From an Indian parable dated from before 500 BCE:
A group of blind men heard that a strange animal, called an elephant, had been brought to the town, but none of them were aware of its shape and form. Out of curiosity, they said: “We must inspect and know it by touch, of which we are capable.” So, they sought it out, and when they found it they groped about it. The first person, whose hand landed on the trunk, said, “This being is like a thick snake.” For another one whose hand reached its ear, it seemed like a kind of fan. As for another person, whose hand was upon its leg, said, the elephant is a pillar-like a tree-trunk. The blind man who placed his hand upon its side said the elephant “is a wall.” Another who felt its tail, described it as a rope. The last felt its tusk, stating the elephant is that which is hard, smooth, and like a spear.
Would it be more accurately described if a healthy elephant came to a hospital to see specialists today for inspection and palpation? The cardiologist might diagnose bradycardia and a displaced point of maximal impulse. Dermatology might worry about dry skin and diagnose sun damage. ENT might cover their ears at the trumpeting and examine its cavernous sinuses. Ophthalmology would find terrible depth perception. GI might grade its stool. But would diagnosing an elephant with poor depth perception, at risk for melanoma, and bradycardia come close to describing an elephant? Sometimes, each specialty silo sees only its own limited landscape. Like the blind men in the parable, our divided system would see many different “elephants,” not one unified animal.
What if the elephant was sick? Would our siloed specialist system work better on a sick animal? What if the gastroenterologist saw diarrhea and vomiting, the hematologist diagnosed liver injury, and the neurologist saw seizure-like activity? Who is the overall vet or “elephantologist” who pulls it all together and sees an elephant with aflatoxicosis from peanuts? Perhaps no one would put it all together because the diagnosis is uncommon and multi-system and therefore crosses multiple specialties.
Human patients with uncommon and multi-system illnesses can have similar problems getting a diagnosis as our elephant with aflatoxicosis. Rare diseases are notorious for taking years, or even decades, to diagnose. Patients with syndromes like dysautonomia and post-viral syndromes often end up with a long list of diagnoses from different specialties but no unifying diagnosis. Even uncommon autoimmune diseases repeatedly tested on board exams, like Addison’s and myasthenia gravis, often take years to get diagnosed. My dysautonomia from neuropathy took decades to diagnose, and my myasthenia gravis took two years. And much of that time, I was a physician with excellent insurance and access to care. I also had the confidence and persistence to not be dissuaded when it was suggested I was just anxious or out of shape. Once people’s elephants are diagnosed and named, doors open. Doctors no longer groan seeing a patient with a laundry list of complaints but see a person with an uncommon single diagnosis, and the patient then becomes intriguing. I saw this clearly myself in how I was treated by new physicians after my diagnosis. Getting a diagnosis is a transformative event for both patient and doctor alike.

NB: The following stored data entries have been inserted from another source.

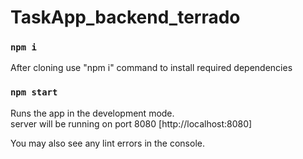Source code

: # TaskApp_backend_terrado

### `npm i`

After cloning use "npm i" command to install required dependencies

### `npm start`

Runs the app in the development mode.\
server will be running on port 8080 [http://localhost:8080]


You may also see any lint errors in the console.
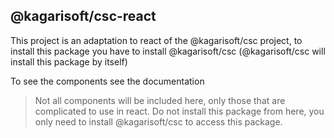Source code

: ## @kagarisoft/csc-react

This project is an adaptation to react of the @kagarisoft/csc project, to install this package you have to install @kagarisoft/csc (@kagarisoft/csc will install this package by itself)

To see the components see the documentation


> Not all components will be included here, only those that are complicated to use in react.
> Do not install this package from here, you only need to install @kagarisoft/csc to access this package.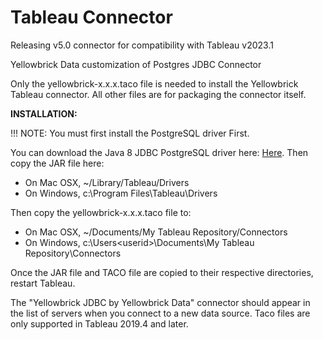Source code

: # Tableau Connector

Releasing v5.0 connector for compatibility with Tableau v2023.1


Yellowbrick Data customization of Postgres JDBC Connector

Only the yellowbrick-x.x.x.taco file is needed to install the Yellowbrick Tableau connector.  All other files are for packaging the connector itself. 

**INSTALLATION:**

!!! NOTE:  You must first install the PostgreSQL driver First.  

You can download the Java 8 JDBC PostgreSQL driver here: [Here](https://jdbc.postgresql.org/download).  Then copy the JAR file here:
* On Mac OSX, ~/Library/Tableau/Drivers
* On Windows, c:\Program Files\Tableau\Drivers

Then copy the yellowbrick-x.x.x.taco file to:
* On Mac OSX,  ~/Documents/My Tableau Repository/Connectors
* On Windows, c:\Users\<userid>\Documents\My Tableau Repository\Connectors 

Once the JAR file and TACO file are copied to their respective directories, restart Tableau.

The "Yellowbrick JDBC by Yellowbrick Data" connector should appear in the list of servers when you connect to a new data source.  Taco files are only supported in Tableau 2019.4 and later. 
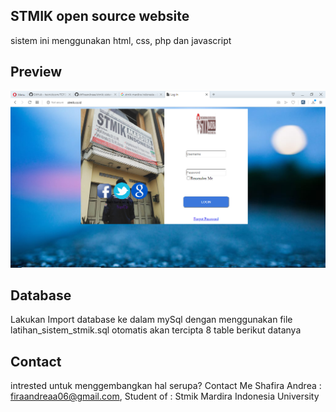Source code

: ## STMIK open source website
sistem ini menggunakan html, css, php dan javascript


## Preview
![preview](images/preview.png)

## Database
Lakukan Import database ke dalam mySql dengan menggunakan file latihan_sistem_stmik.sql
otomatis akan tercipta 8 table berikut datanya


## Contact
intrested untuk menggembangkan hal serupa? Contact Me
Shafira Andrea : firaandreaa06@gmail.com, Student of : Stmik Mardira Indonesia University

I hear patients in patient groups saying they want a physician to look at all their symptoms and abnormal labs and put them together. Patients want to find their “elephantologist,” but these doctors are as scarce as unicorns. They are stuck in a meeting for not meeting RVU benchmarks and being chastised for having costs beyond what insurance will pay. I don’t blame my colleagues for not being able to be elephantologists or unicorns. I do think most want to help and do care. The insurance-based, fee-for-service, 15-minute visit system simply isn’t possible. Review of outside medical records is only minimally compensated. Long visits are not always appropriately compensated, and some hospital systems and employers do not permit follow-up visits longer than 15 minutes. Time spent researching a possible differential item or consulting peers is uncompensated. Time spent gathering patient data and summarizing for one of the few unicorn, rare disease diagnosing programs is uncompensated. If a doctor wants to get to the bottom of a complex patient’s illness, it may come from their “free time.” That “free time” comes at the expense of family time, sleeping time, or wellness time, so it isn’t free.

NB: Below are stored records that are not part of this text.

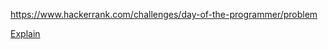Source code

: https://www.hackerrank.com/challenges/day-of-the-programmer/problem

[Explain](https://www.hackerrank.com/challenges/day-of-the-programmer/forum/comments/329920)
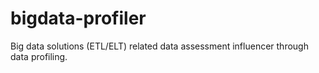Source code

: # bigdata-profiler
Big data solutions (ETL/ELT) related data assessment influencer through data profiling.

As mentioned briefly earlier, there are NIH rare diseases network clinics and a few independent undiagnosed clinics. They are so far and few between that they are inaccessible to the vast majority of the population. Having more doctors that do assessments of uncommon, or truly rare, multi-system illness as their main focus would have multiple benefits. First, PCPs, rheumatologists, neurologists, and others would have fewer “complex” undiagnosed patients in their 15-minute slots. When these patients end up with a too-short slot on these specialists’ schedules, often neither the physician nor the patient ends up happy at the conclusion of the visit. But if patients had an accurate diagnosis and their physicians knew the root of their illness and could treat it effectively, then the medical care costs would go down. The effect on patients of being diagnosed years earlier and having a shorter diagnostic odyssey is impossible to quantify. We need more elephantologists. And fewer silos.